Monday, April 23, 2007

No wonder so many volunteer for redundancy

Taking redundancy, or being made compulsory redundant in the Department of Health is a winner. In the past two years there have been 72 redundancies (56 of which were voluntary), and of those 49% of the people going took with them a payment of £100,000 or more, and presumably a whopping great pension as well. Luck bastards.

7 comments:

Chris Paul said...

56 volunteers? No wonder "so many" go for it. Out of zillions of workers. As for the cash amount ... Sounds like a year's salary for a GP, consultant or senior manager. Which isn't such a great lot. Normal for a redundancy really.

Now if they were a dentist it'd only be nine months. now there really ought to be an outcry if government bows to those money grubbing whatsits. Instead the great British tory public want the government to cave in to worker power.

dizzy said...

obviously you tit the "so many" is said in relation to the percentage of voluntary redundancies compared to compulsory.

Chris Paul said...

Don't you "you tit" me. The numbers are both small. Neither are so many. The ratio doesn't seem odd either. Is it??
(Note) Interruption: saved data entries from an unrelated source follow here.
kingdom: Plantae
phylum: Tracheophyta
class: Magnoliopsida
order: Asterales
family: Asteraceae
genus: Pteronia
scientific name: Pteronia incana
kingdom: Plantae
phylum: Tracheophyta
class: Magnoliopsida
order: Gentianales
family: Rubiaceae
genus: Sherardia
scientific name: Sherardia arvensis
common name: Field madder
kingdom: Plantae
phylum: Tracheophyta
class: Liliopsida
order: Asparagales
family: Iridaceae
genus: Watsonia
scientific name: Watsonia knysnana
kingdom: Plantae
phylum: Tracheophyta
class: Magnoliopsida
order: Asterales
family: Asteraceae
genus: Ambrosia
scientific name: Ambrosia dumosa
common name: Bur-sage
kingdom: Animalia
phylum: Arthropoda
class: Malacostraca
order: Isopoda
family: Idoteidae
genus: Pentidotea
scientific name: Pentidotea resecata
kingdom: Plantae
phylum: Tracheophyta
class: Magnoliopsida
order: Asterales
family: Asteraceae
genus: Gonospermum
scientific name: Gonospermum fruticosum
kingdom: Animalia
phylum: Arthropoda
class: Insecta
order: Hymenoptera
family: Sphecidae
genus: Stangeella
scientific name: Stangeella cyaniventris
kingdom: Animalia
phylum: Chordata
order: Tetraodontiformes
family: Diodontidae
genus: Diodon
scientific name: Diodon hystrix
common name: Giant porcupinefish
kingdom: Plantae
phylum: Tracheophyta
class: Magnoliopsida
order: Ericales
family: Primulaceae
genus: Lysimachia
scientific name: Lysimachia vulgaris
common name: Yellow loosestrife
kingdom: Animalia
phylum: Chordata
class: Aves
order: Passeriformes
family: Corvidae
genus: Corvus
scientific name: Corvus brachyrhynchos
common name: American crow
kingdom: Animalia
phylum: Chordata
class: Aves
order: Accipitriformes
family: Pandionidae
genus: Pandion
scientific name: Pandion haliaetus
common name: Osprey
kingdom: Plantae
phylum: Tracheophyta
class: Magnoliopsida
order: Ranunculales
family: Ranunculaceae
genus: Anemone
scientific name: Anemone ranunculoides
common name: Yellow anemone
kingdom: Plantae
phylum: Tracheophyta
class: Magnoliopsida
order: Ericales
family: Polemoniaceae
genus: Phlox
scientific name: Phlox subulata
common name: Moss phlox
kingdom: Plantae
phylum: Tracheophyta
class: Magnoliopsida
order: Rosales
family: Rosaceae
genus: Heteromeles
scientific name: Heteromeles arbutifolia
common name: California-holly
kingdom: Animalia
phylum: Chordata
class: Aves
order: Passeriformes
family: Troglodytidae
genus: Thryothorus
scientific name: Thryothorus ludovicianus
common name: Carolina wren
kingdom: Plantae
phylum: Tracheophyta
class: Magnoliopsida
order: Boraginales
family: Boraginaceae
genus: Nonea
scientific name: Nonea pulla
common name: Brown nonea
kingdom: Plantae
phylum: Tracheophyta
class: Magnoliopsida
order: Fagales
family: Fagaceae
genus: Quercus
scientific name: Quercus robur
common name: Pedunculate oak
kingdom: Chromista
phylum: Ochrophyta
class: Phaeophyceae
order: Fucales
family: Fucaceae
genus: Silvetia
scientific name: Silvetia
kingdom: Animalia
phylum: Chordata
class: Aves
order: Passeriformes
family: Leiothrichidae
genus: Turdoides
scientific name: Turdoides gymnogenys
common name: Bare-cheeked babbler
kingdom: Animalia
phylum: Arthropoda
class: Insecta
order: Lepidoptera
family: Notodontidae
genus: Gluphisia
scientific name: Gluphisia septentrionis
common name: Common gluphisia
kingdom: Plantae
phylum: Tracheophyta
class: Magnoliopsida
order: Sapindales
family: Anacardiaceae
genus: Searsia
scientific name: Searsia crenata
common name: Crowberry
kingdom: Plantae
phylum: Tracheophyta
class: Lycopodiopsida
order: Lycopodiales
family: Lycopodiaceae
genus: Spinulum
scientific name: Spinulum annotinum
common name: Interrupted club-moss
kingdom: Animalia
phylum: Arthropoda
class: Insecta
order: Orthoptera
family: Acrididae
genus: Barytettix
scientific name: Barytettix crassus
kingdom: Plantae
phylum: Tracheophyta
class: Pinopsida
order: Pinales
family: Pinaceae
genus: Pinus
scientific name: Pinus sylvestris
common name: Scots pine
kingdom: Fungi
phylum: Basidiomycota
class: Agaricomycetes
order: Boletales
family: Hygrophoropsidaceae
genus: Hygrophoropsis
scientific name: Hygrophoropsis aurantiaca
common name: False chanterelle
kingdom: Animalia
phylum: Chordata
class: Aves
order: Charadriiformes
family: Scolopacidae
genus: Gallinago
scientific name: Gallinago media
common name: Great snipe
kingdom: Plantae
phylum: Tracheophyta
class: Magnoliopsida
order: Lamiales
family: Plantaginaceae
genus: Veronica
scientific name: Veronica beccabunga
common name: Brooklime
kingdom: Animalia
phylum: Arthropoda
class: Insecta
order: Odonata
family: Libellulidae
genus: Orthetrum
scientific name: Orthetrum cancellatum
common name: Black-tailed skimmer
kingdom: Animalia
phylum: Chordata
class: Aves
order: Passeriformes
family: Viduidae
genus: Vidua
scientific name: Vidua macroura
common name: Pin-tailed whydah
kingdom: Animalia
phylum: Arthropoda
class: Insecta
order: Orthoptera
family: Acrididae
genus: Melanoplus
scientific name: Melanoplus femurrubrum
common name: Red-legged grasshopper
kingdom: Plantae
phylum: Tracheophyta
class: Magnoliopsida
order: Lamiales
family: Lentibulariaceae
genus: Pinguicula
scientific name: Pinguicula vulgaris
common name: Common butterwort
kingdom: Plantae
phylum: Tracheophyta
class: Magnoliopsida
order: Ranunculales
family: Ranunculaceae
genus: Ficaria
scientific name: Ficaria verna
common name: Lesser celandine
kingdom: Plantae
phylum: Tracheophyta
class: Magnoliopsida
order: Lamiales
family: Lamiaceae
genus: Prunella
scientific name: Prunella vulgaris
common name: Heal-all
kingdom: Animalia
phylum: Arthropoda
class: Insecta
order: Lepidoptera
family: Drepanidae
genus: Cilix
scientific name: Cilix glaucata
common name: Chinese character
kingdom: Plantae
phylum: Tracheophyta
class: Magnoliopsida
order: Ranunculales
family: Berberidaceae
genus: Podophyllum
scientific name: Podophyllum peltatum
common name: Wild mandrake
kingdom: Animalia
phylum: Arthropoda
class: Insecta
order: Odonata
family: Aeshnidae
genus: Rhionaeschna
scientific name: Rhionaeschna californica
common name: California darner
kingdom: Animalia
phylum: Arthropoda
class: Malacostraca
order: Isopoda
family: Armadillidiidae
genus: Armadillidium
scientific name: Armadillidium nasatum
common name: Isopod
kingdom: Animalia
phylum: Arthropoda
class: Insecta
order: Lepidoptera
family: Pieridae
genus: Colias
What is the proportion of compulsory vs voluntary redundancies in other sectors? And the average pay off in other sectors.

Say the City, commercial Boardrooms, Universities ...

dizzy said...

you tit

lilith said...

Chris Paul, you tit, £100,000 is not "normal for a redundancy really". Private companies no longer offer anything much above what they are legally obliged to pay. But if you are a crap CEO of a failing local hospital brought in to improve the situation and you cock it up, you get £1million. But of course, they HAVE to offer such contracts to get the "quality management".

Are you the sort of guy who will expect this kind of thing in your contract? The "quality" we are all searching for? Why is a dentist greedy for wanting to be paid at least as much as it costs for him/her to provide their service? The government offers them £8 per hygenist appointment. That is not enough to cover employing a hygenist. etc etc

Anonymous said...

Are you complaining that there are too many redundancies? I would have said not enough. Paying them to go is cheaper than paying them to stay!

Anonymous said...

My husband was made redundant from a department store and was given a pittance, about six months pay, after working there 20 years. Mens sana may be right, though.